INSTRUCTIONS TO FOLLOW -
Rewrite every line of the records below with "phylum" renamed to "division", keeping everything else the same, and leave the pictures out.

LISTED ENTRIES -
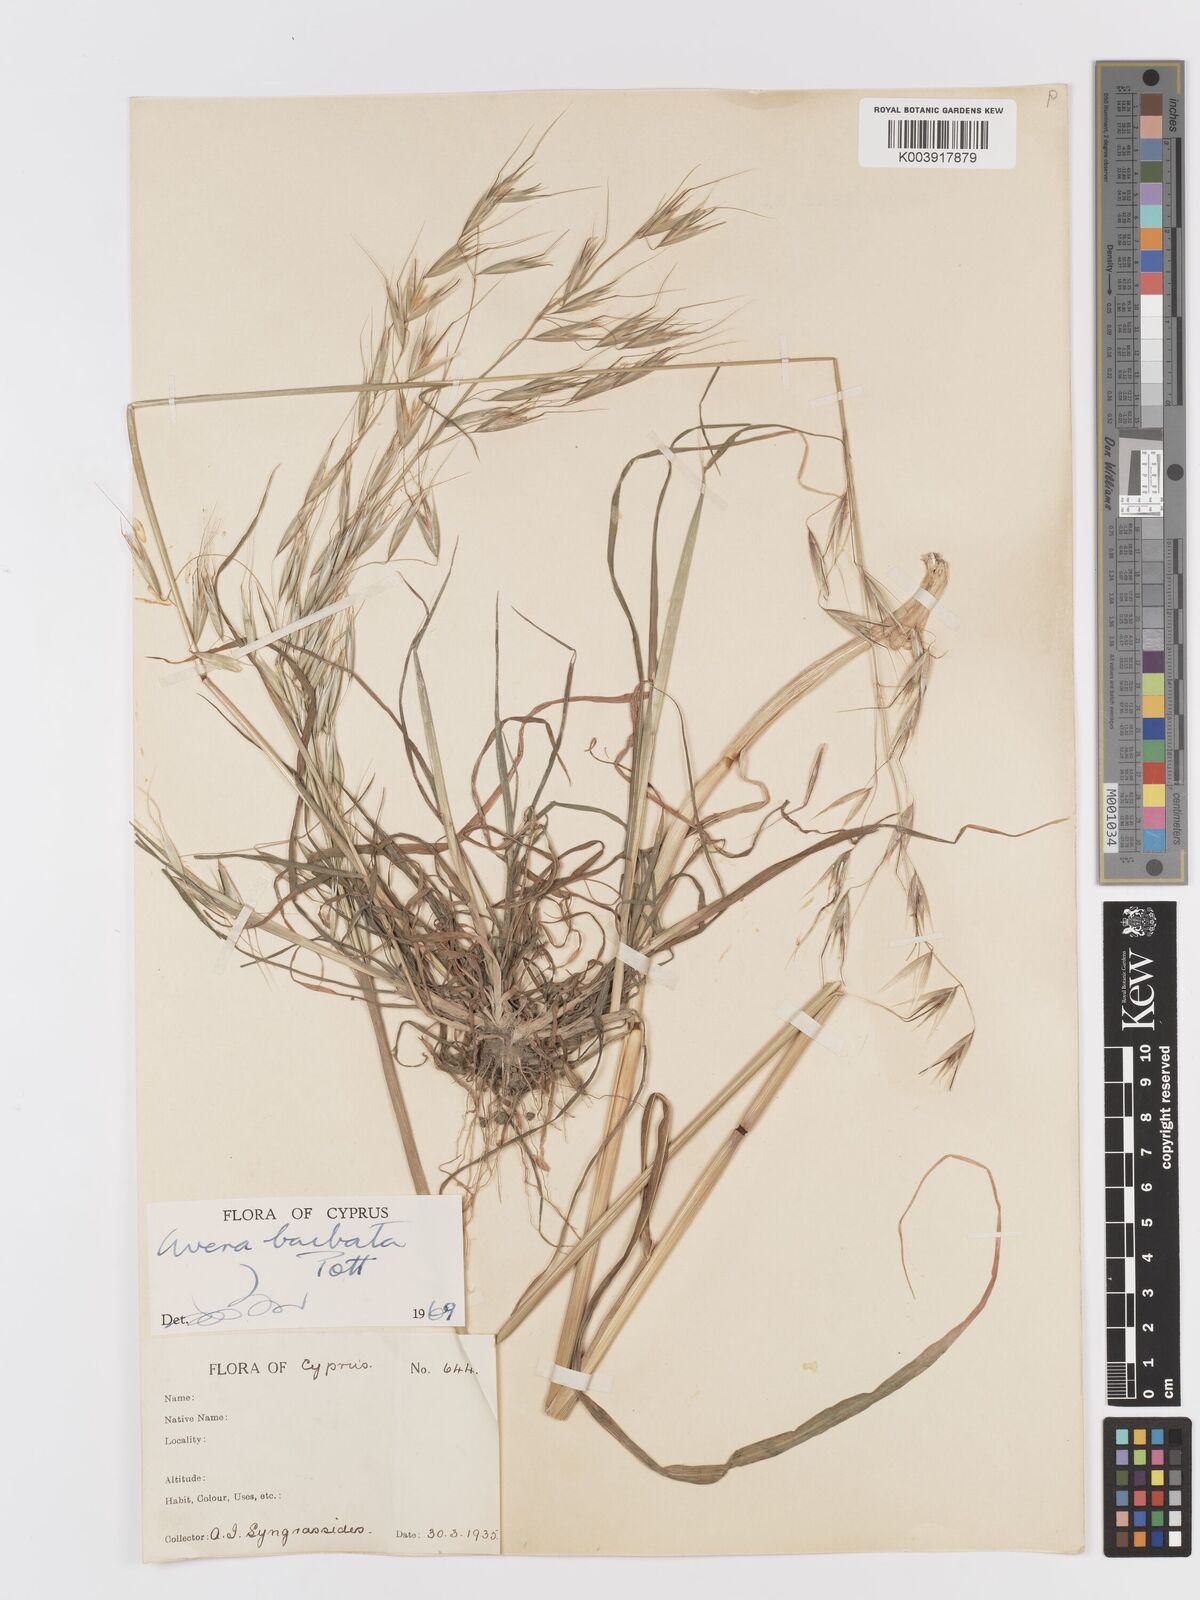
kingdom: Plantae
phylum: Tracheophyta
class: Liliopsida
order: Poales
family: Poaceae
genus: Avena
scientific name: Avena
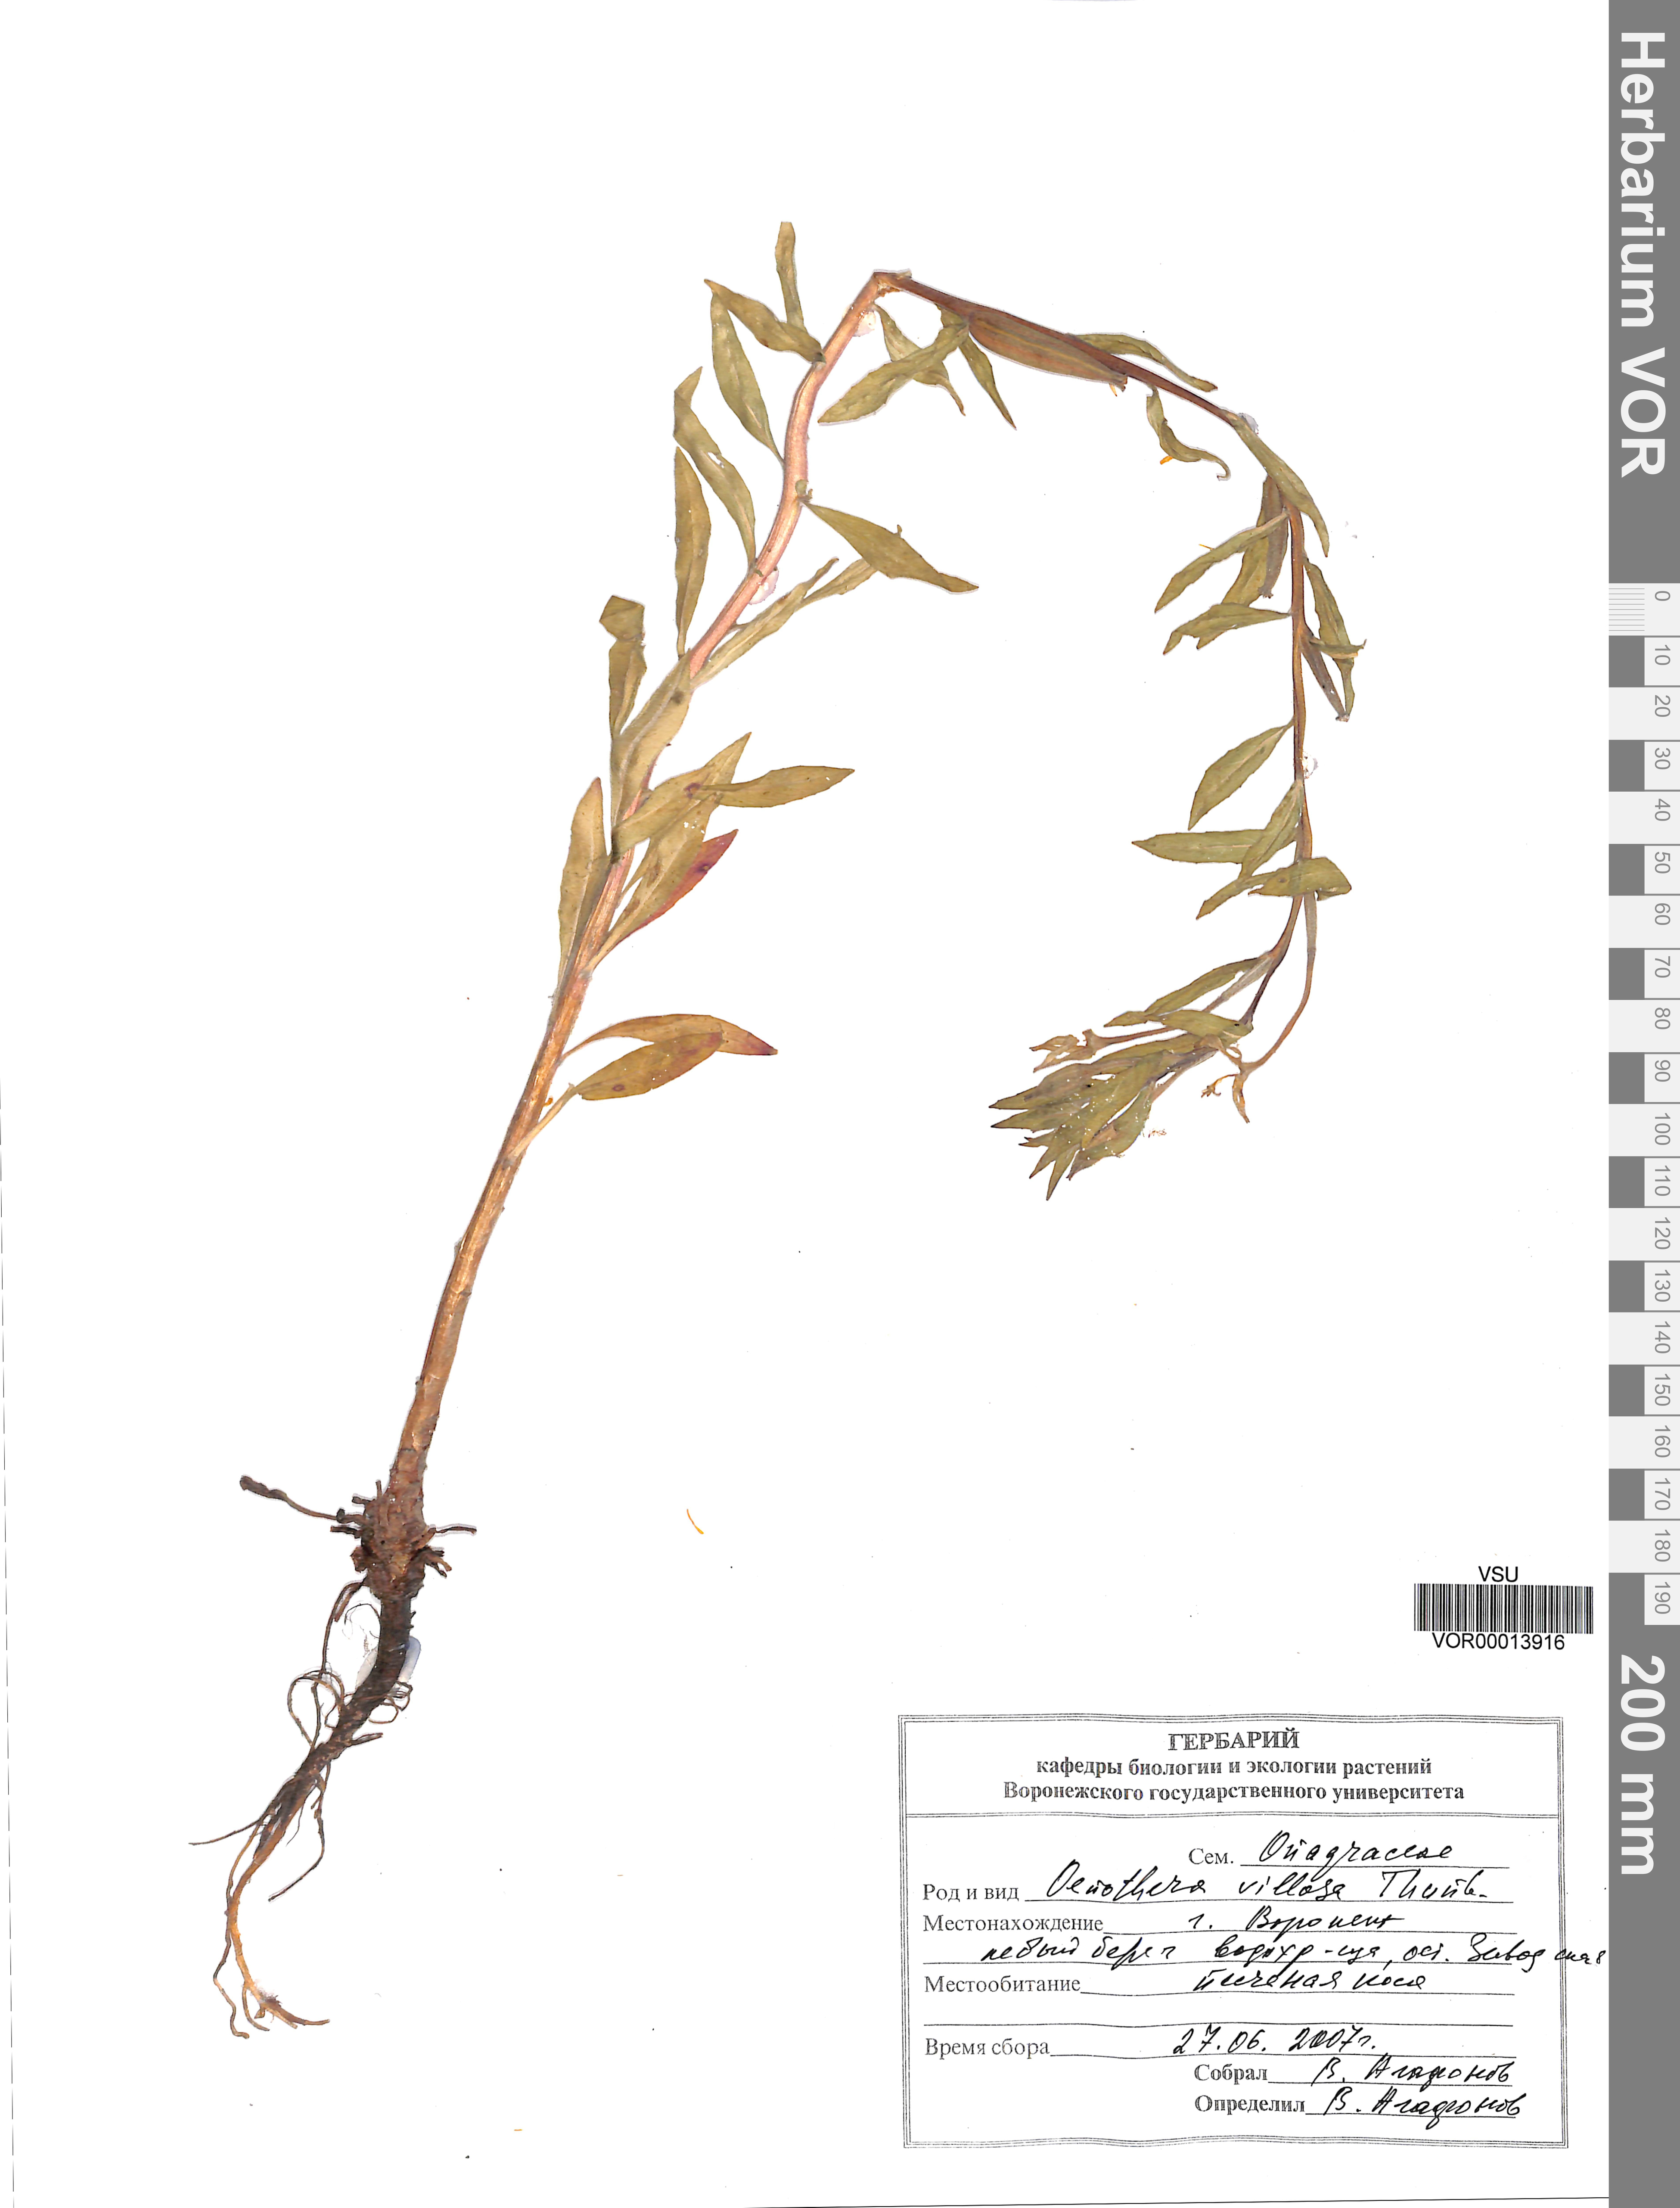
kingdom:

CORRECT RESULT -
kingdom: Plantae
division: Tracheophyta
class: Liliopsida
order: Poales
family: Poaceae
genus: Avena
scientific name: Avena
kingdom:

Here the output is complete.